Selon Jacques Lecarme (voir : sujet et corrigé E.N.S.), pour qu'il y ait autobiographie en littérature, il faut qu'il y ait identité de l'auteur, du narrateur et du personnage. Pour cet auteur, il ne peut y avoir d'autobiographie au cinéma car il doit ajouter une quatrième l'instance celle de l'acteur, la plus visible. Sans doute Jacques Lecarme a-t-il en tête des autobiographies de cinéastes qui s'étendent sur plusieurs années, tel Amarcord et qui ne peuvent pas être interprétées par l'auteur ou même par un acteur unique.
1- Le documentaire autobiographique (signalé "DA" sur la liste plus bas).
Les grands diaristes, Jonas Mekas, Alain Cavalier ou Joseph Morder ont pourtant réussi cette quadruple identification de même que Jonathan Caouette dans Tarnation ou Vincent Dieutre dans Bologna centrale et Philippe Kathrine dans Peau de cochon. Le réalisateur doit alors jouer son propre rôle et s'entourer de personnages qui jouent également leur propre rôle. L'autobiographie est une forme particulière de documentaire, c'est un genre du cinéma : le documentaire autobiographique
Si l'autobiographie au sens propre est obligatoirement un documentaire et donc un genre, il reste une dimension importante du cinéma qui relève du thème de l'autobiographie, de la façon pour le cinéaste de parler de lui, de partir de lui, au cinéma. Ce peut être de l'autofiction mais, le plus souvent, l'autobiographique se dissout dans la fiction, se drapant dans les oripeaux d'une comédie ou d'un drame.
2- Récit autobiographique avec éléments fictionnels : l'autofiction. (signalée "AU" sur la liste plus bas).

(BLOC DE DONNÉES)
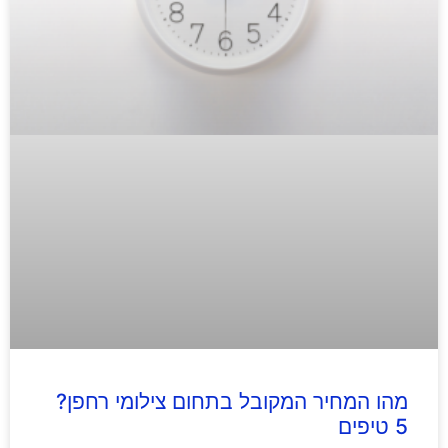
מהו המחיר המקובל בתחום צילומי רחפן?
5 טיפים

(EXERCICE 1) Selon le passage sur l'autobiographie au cinéma, pourquoi Jacques Lecarme juge-t-il impossible l'autobiographie au cinéma ? Répondez en une à trois phrases.
(EXERCICE 2)
Répondez brièvement aux questions suivantes à partir du passage sur l'autobiographie au cinéma.
(a) Dans quel film Jonathan Caouette réussit-il la quadruple identification ?
(b) Par quel sigle le documentaire autobiographique est-il signalé sur la liste ?
(c) Dans quoi l'autobiographique se dissout-il le plus souvent ?
(EXERCICE 3) Transcrivez sans aucune modification le passage sur l'autobiographie au cinéma, en commençant aux mots « Les grands diaristes, Jonas » et en vous arrêtant après « ou d'un drame. ».

(ZONE DE RÉPONSE 1) Pour Jacques Lecarme, l'autobiographie littéraire suppose l'identité de l'auteur, du narrateur et du personnage. Au cinéma, il faut y ajouter une quatrième instance, celle de l'acteur, qui est la plus visible. Cette instance supplémentaire rend à ses yeux l'autobiographie impossible au cinéma.

(ZONE DE RÉPONSE 2)
(a) Dans Tarnation.
(b) Par le sigle « DA ».
(c) Dans la fiction.

(ZONE DE RÉPONSE 3)
Les grands diaristes, Jonas Mekas, Alain Cavalier ou Joseph Morder ont pourtant réussi cette quadruple identification de même que Jonathan Caouette dans Tarnation ou Vincent Dieutre dans Bologna centrale et Philippe Kathrine dans Peau de cochon. Le réalisateur doit alors jouer son propre rôle et s'entourer de personnages qui jouent également leur propre rôle. L'autobiographie est une forme particulière de documentaire, c'est un genre du cinéma : le documentaire autobiographique
Si l'autobiographie au sens propre est obligatoirement un documentaire et donc un genre, il reste une dimension importante du cinéma qui relève du thème de l'autobiographie, de la façon pour le cinéaste de parler de lui, de partir de lui, au cinéma. Ce peut être de l'autofiction mais, le plus souvent, l'autobiographique se dissout dans la fiction, se drapant dans les oripeaux d'une comédie ou d'un drame.